Dr. Christina Edmondson serves as the dean for intercultural student development at Calvin College. She holds a Ph.D. in Counseling Psychology and a M.S. in Family Therapy and is a Qualified Assessor for the Intercultural Development Inventory, Certified Cultural Intelligence facilitator, public speaker and mental health therapist.
Christina has a track record of bringing diverse people together to promote personal and team flourishing and is often contacted by churches and organizations to consult about both diversity and inclusion and mental health issues. Her writing has been seen and referenced in a variety of outlets including Essence.com, The Witness: A Black Christian Collective (formerly, Reformed African American Network, RAAN), The Twelve/Perspectives Journal and Gospel Today magazine.

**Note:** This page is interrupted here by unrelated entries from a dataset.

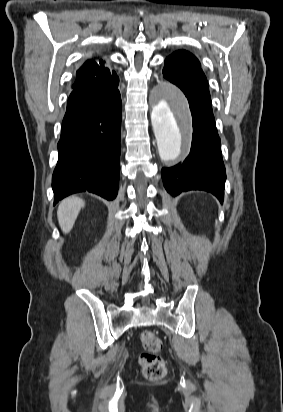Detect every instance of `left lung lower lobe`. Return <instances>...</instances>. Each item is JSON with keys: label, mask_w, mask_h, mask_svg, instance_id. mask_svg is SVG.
<instances>
[{"label": "left lung lower lobe", "mask_w": 283, "mask_h": 412, "mask_svg": "<svg viewBox=\"0 0 283 412\" xmlns=\"http://www.w3.org/2000/svg\"><path fill=\"white\" fill-rule=\"evenodd\" d=\"M168 80L178 86L188 99L193 136L190 154L185 161L161 170L164 187L172 196L189 190L207 191L222 203L226 175L209 87L186 76Z\"/></svg>", "instance_id": "obj_1"}]
</instances>
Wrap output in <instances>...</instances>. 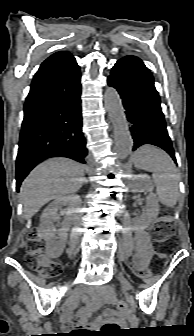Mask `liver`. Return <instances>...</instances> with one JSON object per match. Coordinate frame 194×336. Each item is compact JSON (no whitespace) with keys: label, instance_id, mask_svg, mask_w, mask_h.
I'll use <instances>...</instances> for the list:
<instances>
[{"label":"liver","instance_id":"1","mask_svg":"<svg viewBox=\"0 0 194 336\" xmlns=\"http://www.w3.org/2000/svg\"><path fill=\"white\" fill-rule=\"evenodd\" d=\"M86 181L84 166L68 158H50L36 166L23 181L20 200L26 217L34 216L52 199L74 194Z\"/></svg>","mask_w":194,"mask_h":336}]
</instances>
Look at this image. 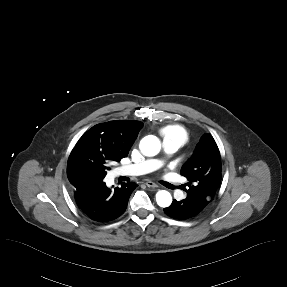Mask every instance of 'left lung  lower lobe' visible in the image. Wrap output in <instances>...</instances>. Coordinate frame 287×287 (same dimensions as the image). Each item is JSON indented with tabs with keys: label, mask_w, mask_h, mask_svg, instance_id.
<instances>
[{
	"label": "left lung lower lobe",
	"mask_w": 287,
	"mask_h": 287,
	"mask_svg": "<svg viewBox=\"0 0 287 287\" xmlns=\"http://www.w3.org/2000/svg\"><path fill=\"white\" fill-rule=\"evenodd\" d=\"M205 207L189 197L181 201L173 200L172 204L164 208L165 213L174 219H189L198 215Z\"/></svg>",
	"instance_id": "obj_1"
}]
</instances>
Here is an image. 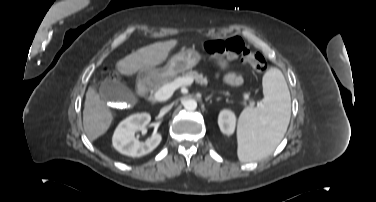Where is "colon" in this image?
Masks as SVG:
<instances>
[{"label":"colon","instance_id":"5ec220e1","mask_svg":"<svg viewBox=\"0 0 376 202\" xmlns=\"http://www.w3.org/2000/svg\"><path fill=\"white\" fill-rule=\"evenodd\" d=\"M202 51L206 56H226L231 59H240L249 64L257 73H265L268 70L265 57L260 53L253 52L238 37H233L225 41H206L202 44ZM106 73L112 76L115 75L110 70H106Z\"/></svg>","mask_w":376,"mask_h":202}]
</instances>
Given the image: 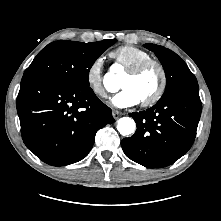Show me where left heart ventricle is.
Instances as JSON below:
<instances>
[{"label":"left heart ventricle","mask_w":221,"mask_h":221,"mask_svg":"<svg viewBox=\"0 0 221 221\" xmlns=\"http://www.w3.org/2000/svg\"><path fill=\"white\" fill-rule=\"evenodd\" d=\"M159 79L158 69L155 66H150L136 76L124 74L120 79V87L132 89L142 101L155 92Z\"/></svg>","instance_id":"left-heart-ventricle-1"}]
</instances>
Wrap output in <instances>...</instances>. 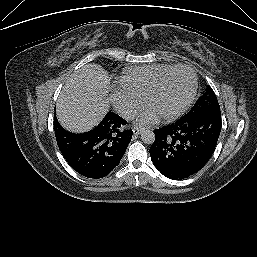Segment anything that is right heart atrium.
<instances>
[{"label":"right heart atrium","mask_w":257,"mask_h":257,"mask_svg":"<svg viewBox=\"0 0 257 257\" xmlns=\"http://www.w3.org/2000/svg\"><path fill=\"white\" fill-rule=\"evenodd\" d=\"M113 106L124 118L133 117L143 106L144 100L123 89L116 91L111 97Z\"/></svg>","instance_id":"1"}]
</instances>
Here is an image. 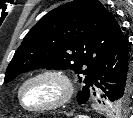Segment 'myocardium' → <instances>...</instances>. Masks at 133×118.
Instances as JSON below:
<instances>
[{"label":"myocardium","instance_id":"f54148a6","mask_svg":"<svg viewBox=\"0 0 133 118\" xmlns=\"http://www.w3.org/2000/svg\"><path fill=\"white\" fill-rule=\"evenodd\" d=\"M41 78L49 79L56 82L61 89L60 96L58 97V99H56L51 103L36 107H28L25 105L23 100V91L31 81ZM74 92H75L74 84L68 73L58 68H45L34 71L23 79L18 88L17 98L19 104L24 110L32 113H42V112L56 110L58 108L65 106L73 98Z\"/></svg>","mask_w":133,"mask_h":118}]
</instances>
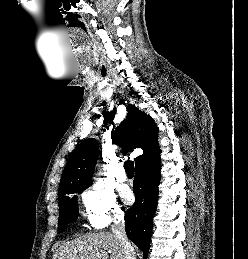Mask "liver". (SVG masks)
<instances>
[{
    "instance_id": "liver-1",
    "label": "liver",
    "mask_w": 248,
    "mask_h": 259,
    "mask_svg": "<svg viewBox=\"0 0 248 259\" xmlns=\"http://www.w3.org/2000/svg\"><path fill=\"white\" fill-rule=\"evenodd\" d=\"M125 259L123 246L113 233H89L61 245L53 259Z\"/></svg>"
}]
</instances>
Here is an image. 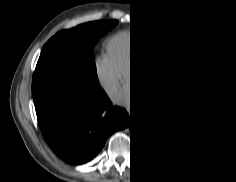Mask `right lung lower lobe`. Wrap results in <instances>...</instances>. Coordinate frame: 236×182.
I'll return each instance as SVG.
<instances>
[{"mask_svg":"<svg viewBox=\"0 0 236 182\" xmlns=\"http://www.w3.org/2000/svg\"><path fill=\"white\" fill-rule=\"evenodd\" d=\"M101 94L96 101L80 88L63 86L34 96L42 135L65 162L90 161L114 131L130 124L127 111L113 107L102 90Z\"/></svg>","mask_w":236,"mask_h":182,"instance_id":"98d812e1","label":"right lung lower lobe"}]
</instances>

With conviction, boldness and emotional intelligence, Christina speaks about anti-racism, cultural differences, team dynamics and servant leadership. She is also a co-host of Truth's Table, a podcast that centers the Black female experience and provides insight on church, culture, race, politics, gender, current events and pop culture all filtered through a Christian faith.
Christina is a native of Baltimore, Md., but resides in Grand Rapids with her family. She is married to Pastor Mika Edmondson of New City Fellowship Church in Grand Rapids, Mich., and she is the mother of two wonderful little girls.
Kenneth and Chardonnay Henderson
Kenneth and Chardonnay Henderson are worship leaders at Madison Square in Grand Rapids Mich. They have both been featured on various recording projects, lending background and lead vocals. It is their desire to draw people closer to God through the gift of music.
They are the parents of two beautiful daughters.
Dr. Justin Holcomb is an Episcopal priest (serving as the Canon for Vocations in the Diocese of Central Florida) and teaches theology and apologetics at Gordon-Conwell-Theological Seminary and Reformed Theological Seminary. He previously taught at the University of Virginia and Emory University. He holds two master's degrees from Reformed Theological Seminary and a Ph.D. from Emory University.
Justin serves on the boards of GRACE (Godly Response to Abuse in Christian Environments), Leaders Collective and REST (Real Escape from the Sex Trade), co-founded by his wife Lindsey Holcomb. Justin and Lindsey serve and counsel victims of sexual assault and domestic abuse and have written several books together on the topic: "Rid of My Disgrace: Hope and Healing for Victims of Sexual Assault," "Is It My Fault? Hope and Healing for Those Suffering Domestic Violence" and "God Made All of Me: A Book to Help Children Protect Their Bodies." Justin and Lindsey live in Orlando, Fla., with their two daughters.
Marcus Little has been the Senior Pastor at Berean Baptist Church in Grand Rapids since 2014. He received an M.A. in Theology from Talbot Theological Seminary in his native Southern California where he met Kelsey, the gifted partner he has had the privilege of being married to for 12 years. She sharpens him daily as they together engage in the ministries to which God has called them. Chief among those is the training of their three children (Calvin, age 10, Eva, age 8 and Zoe, age 8) to be passionate followers of Christ who extend the shalom of the Spirit to their world.
As a pastor, Marcus' central passion is to see the body of Christ united. In a fractured world he believes that a church united in nothing other than a shared identity in Christ is the most compelling apologetic for the reality of the gospel. He has been involved in efforts in his ministry to bring believers together across denominational and racial divides. In his church he is leading a conversation about empowering women to exercise the fullness of the giftings and callings God has given them. He continues to ask God to reveal where we fall short and to soften his heart to his own failings to seek God's best for all of the he is called to serve.